» **EXCERPTED TEXT**:
The Black political class has “become servants of the Democratic Party and other institutions outside of our communities,” and must be replaced, said Omali Yeshitela, chairman of the Black Is Back Coalition for Social Justice, Peace and Reparations. The coalition will hold a two-day electoral school, April 8 and 9, in St. Petersburg, Florida, to begin a campaign “to unleash a new force of people, and inject them into the electoral process based on a struggle for self-determination.” The coalition last year released a 19-point National Black Political Agenda for Self-Determination with positions on the widest range of domestic and foreign policy issues. Candidates that support the Agenda should get Black support -- even if they’re Democrats, said Yeshitela.

Blacks Need an Anti-War Movement, Not Anti-Russia Hysteria

The Democrats seem to have an objective interest in having us focus on Donald Trump, the person, as opposed to this system, itself,” said Ajamu Baraka, the former Green Party vice presidential candidate, a founder of the U.S. Human Rights Network, and an editor and columnist for Black Agenda Report. In this environment, anti-war views are regarded as suspect. “I’m involved in building a Black Alliance for Peace, to try to revive the Black anti-war movement -- the Black anti-war consciousness,” he said. “We think we have a perfect opportunity, now that people are waking up out of this eight-year stupor, to bring the Black community back to where we used to be, as the most consistent anti-war population in this country. But, it’s difficult to do this when our people are getting caught up in this anti-Russian hysteria, too,” said Baraka.

Beyond Black Lives Matter

Despite its success in “changing the conversation about police brutality in the United States,” the Black Lives Matter movement “shows the limitations of social movements that do not advance beyond highlighting injustice,” said Dr. Keeanga Yamahtta Taylor, the author, activist and professor of African America Studies at Princeton University. In a speech at Detroit’s Wayne State University, Taylor said: “Knowledge, alone, of abuse, injustice and oppression” is not enough. “Indeed, mass movements of millions have to be mobilized to stare down the autocratic impulses of the regime in the White House.”

» **REQUEST A**: Retype everything in the rows from the line containing "Rendered at 1654 by 1241 pixels." down to the line containing "text_box THE END [0, 0, 1654, 1241]", both of those lines included.
The rows that come next have no connection to the article on Black political organizing.

» **EXERCISE MATERIAL**:
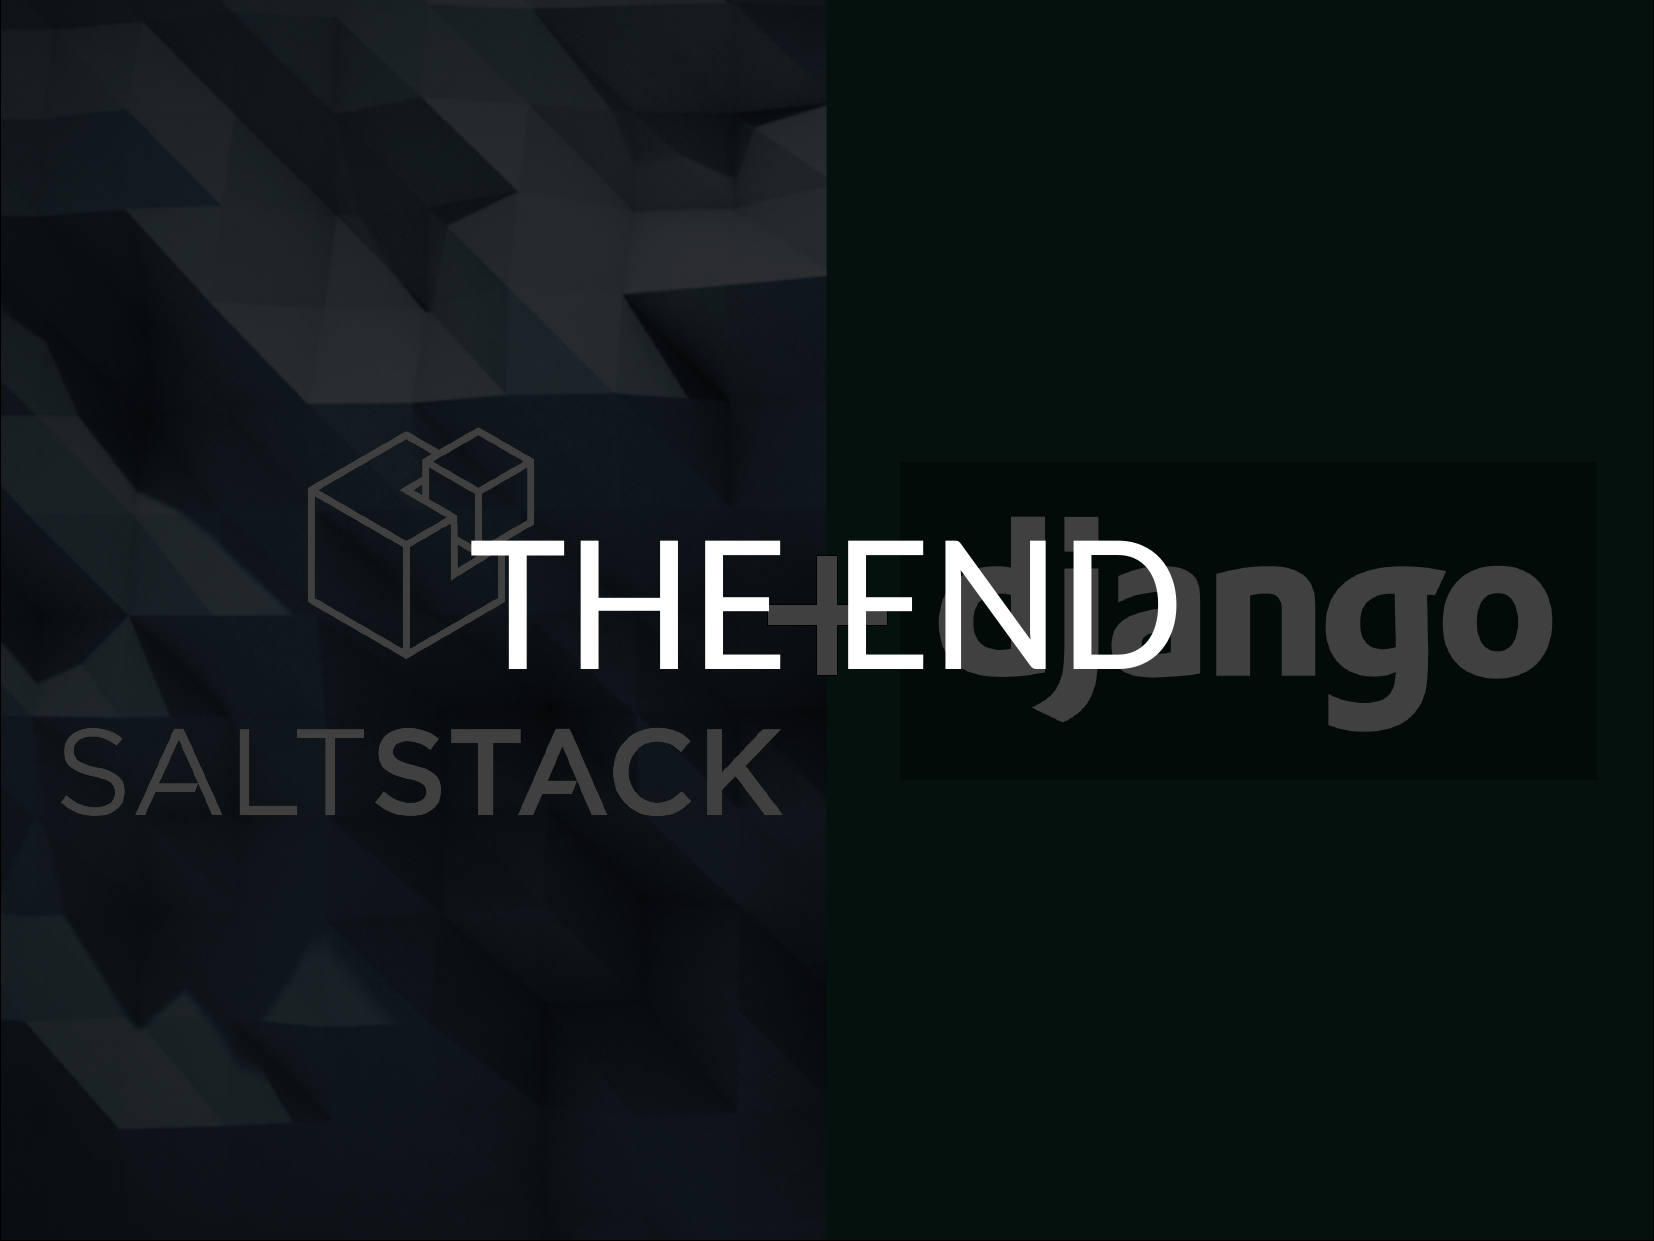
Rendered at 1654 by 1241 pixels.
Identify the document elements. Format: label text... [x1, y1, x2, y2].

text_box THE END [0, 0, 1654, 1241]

---

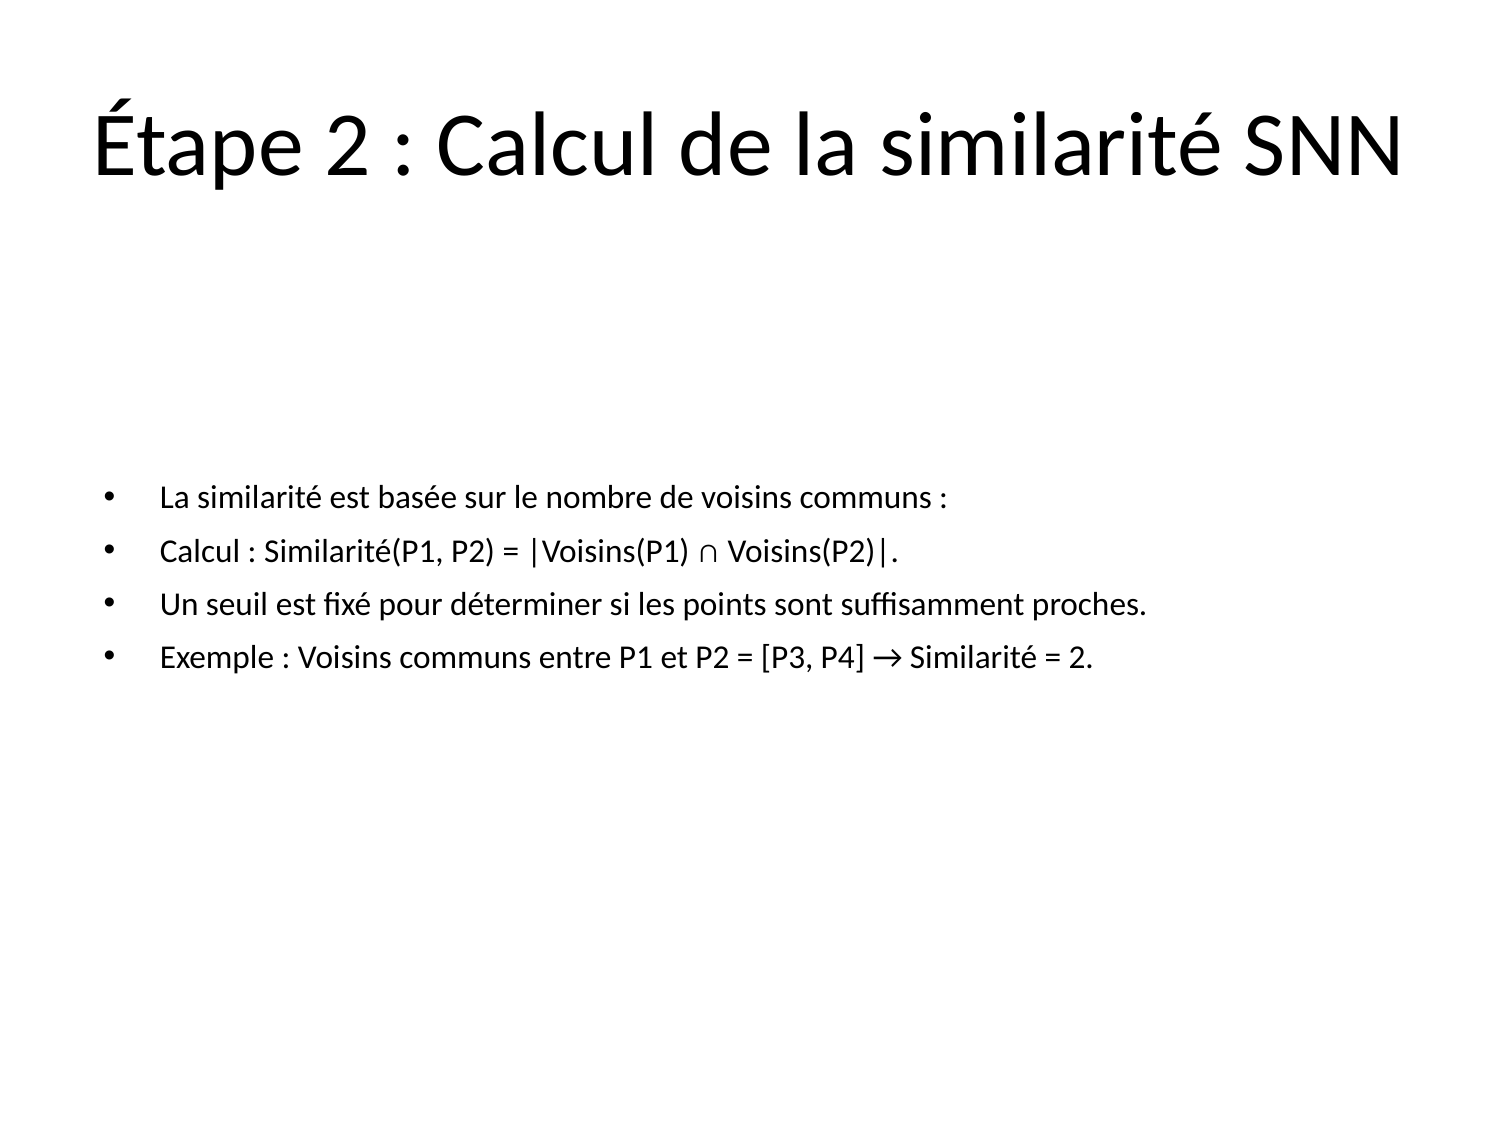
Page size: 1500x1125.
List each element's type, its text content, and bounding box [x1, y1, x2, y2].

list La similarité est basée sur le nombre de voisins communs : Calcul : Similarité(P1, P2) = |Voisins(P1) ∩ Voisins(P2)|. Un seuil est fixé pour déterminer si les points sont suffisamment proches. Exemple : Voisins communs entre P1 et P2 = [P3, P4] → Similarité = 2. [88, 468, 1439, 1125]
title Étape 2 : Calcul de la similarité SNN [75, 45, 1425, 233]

==

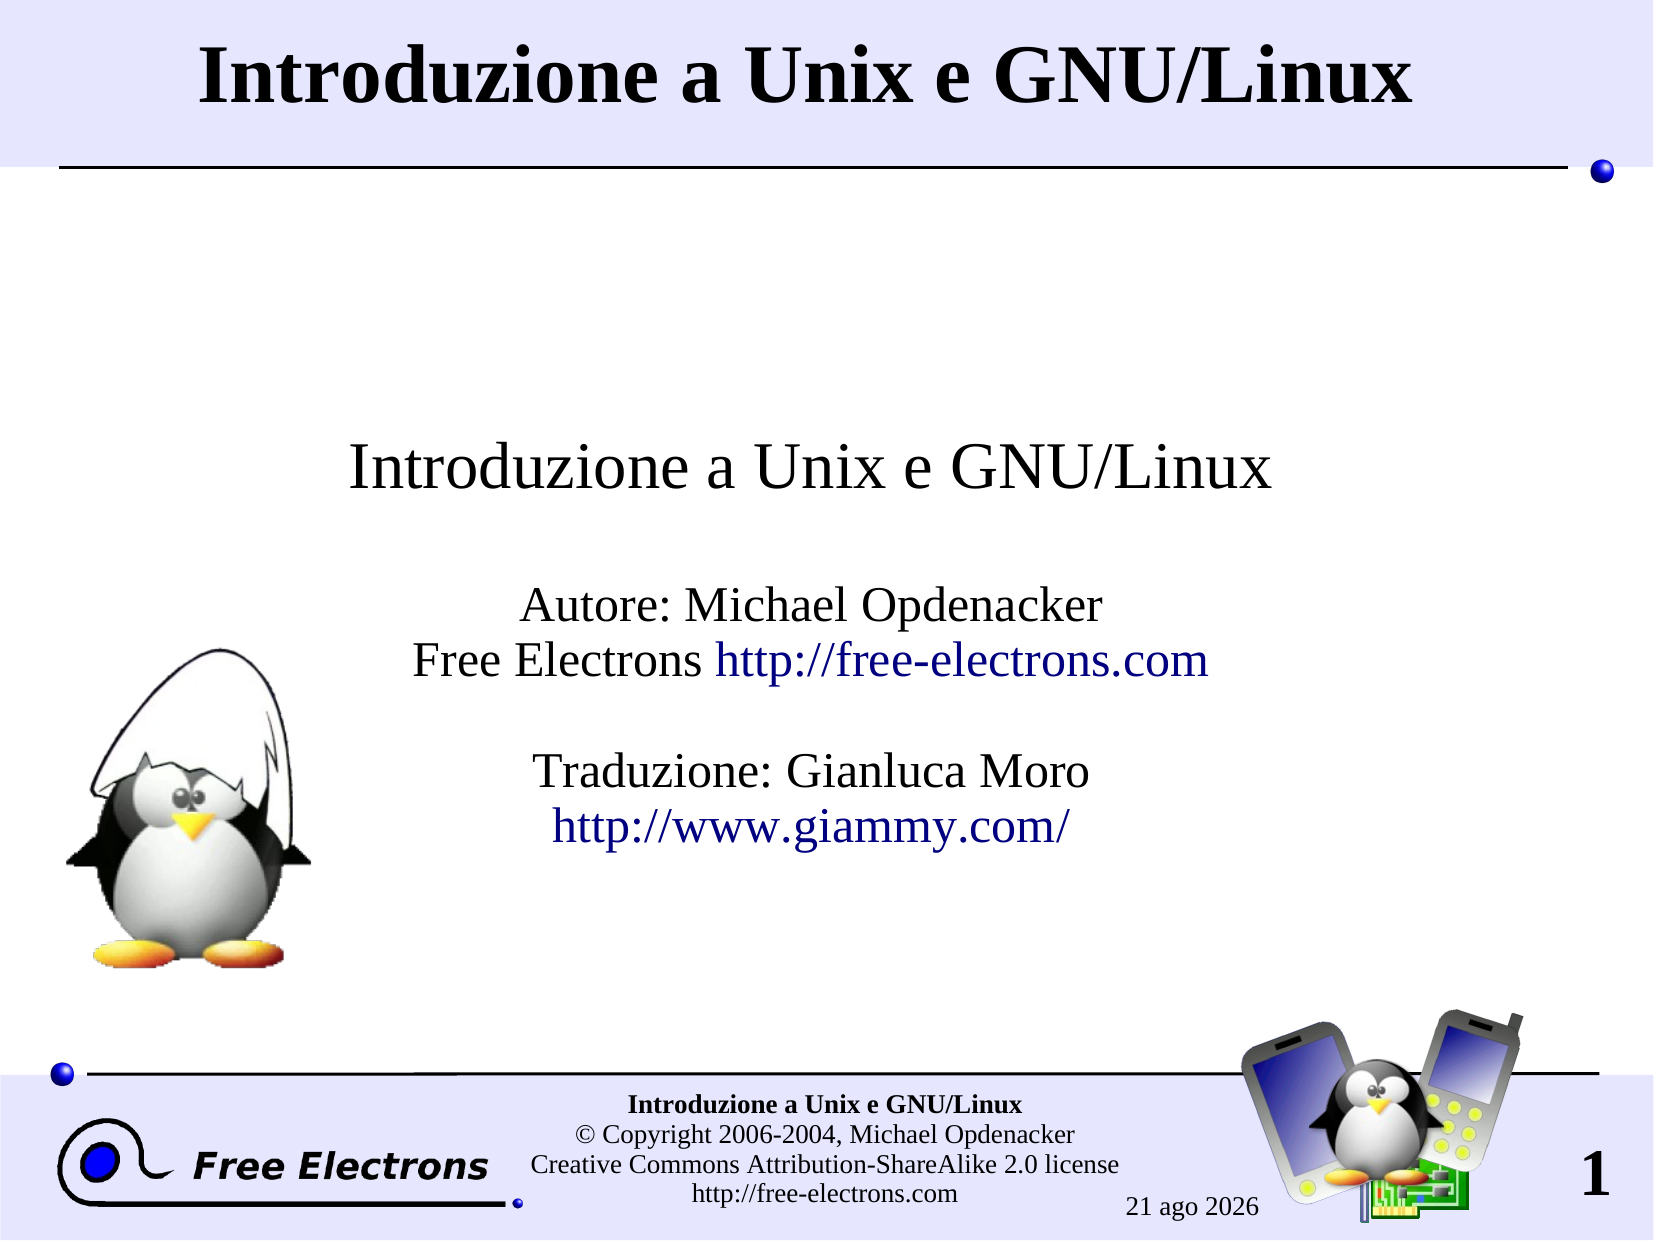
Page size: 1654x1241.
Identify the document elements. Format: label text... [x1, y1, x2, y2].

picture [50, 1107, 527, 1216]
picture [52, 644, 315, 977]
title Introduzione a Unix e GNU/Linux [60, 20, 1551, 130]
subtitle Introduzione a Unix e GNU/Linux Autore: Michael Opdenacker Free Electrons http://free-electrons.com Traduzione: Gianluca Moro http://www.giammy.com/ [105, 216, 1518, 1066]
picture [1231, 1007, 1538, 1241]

» **REQUEST B**: Echo everything in the article on Black political organizing from "The Black political" down to "Democrats, said Yeshitela.", word for word.

» **RESULT A**:
Rendered at 1654 by 1241 pixels.
Identify the document elements. Format: label text... [x1, y1, x2, y2].

text_box THE END [0, 0, 1654, 1241]

» **RESULT B**:
The Black political class has “become servants of the Democratic Party and other institutions outside of our communities,” and must be replaced, said Omali Yeshitela, chairman of the Black Is Back Coalition for Social Justice, Peace and Reparations. The coalition will hold a two-day electoral school, April 8 and 9, in St. Petersburg, Florida, to begin a campaign “to unleash a new force of people, and inject them into the electoral process based on a struggle for self-determination.” The coalition last year released a 19-point National Black Political Agenda for Self-Determination with positions on the widest range of domestic and foreign policy issues. Candidates that support the Agenda should get Black support -- even if they’re Democrats, said Yeshitela.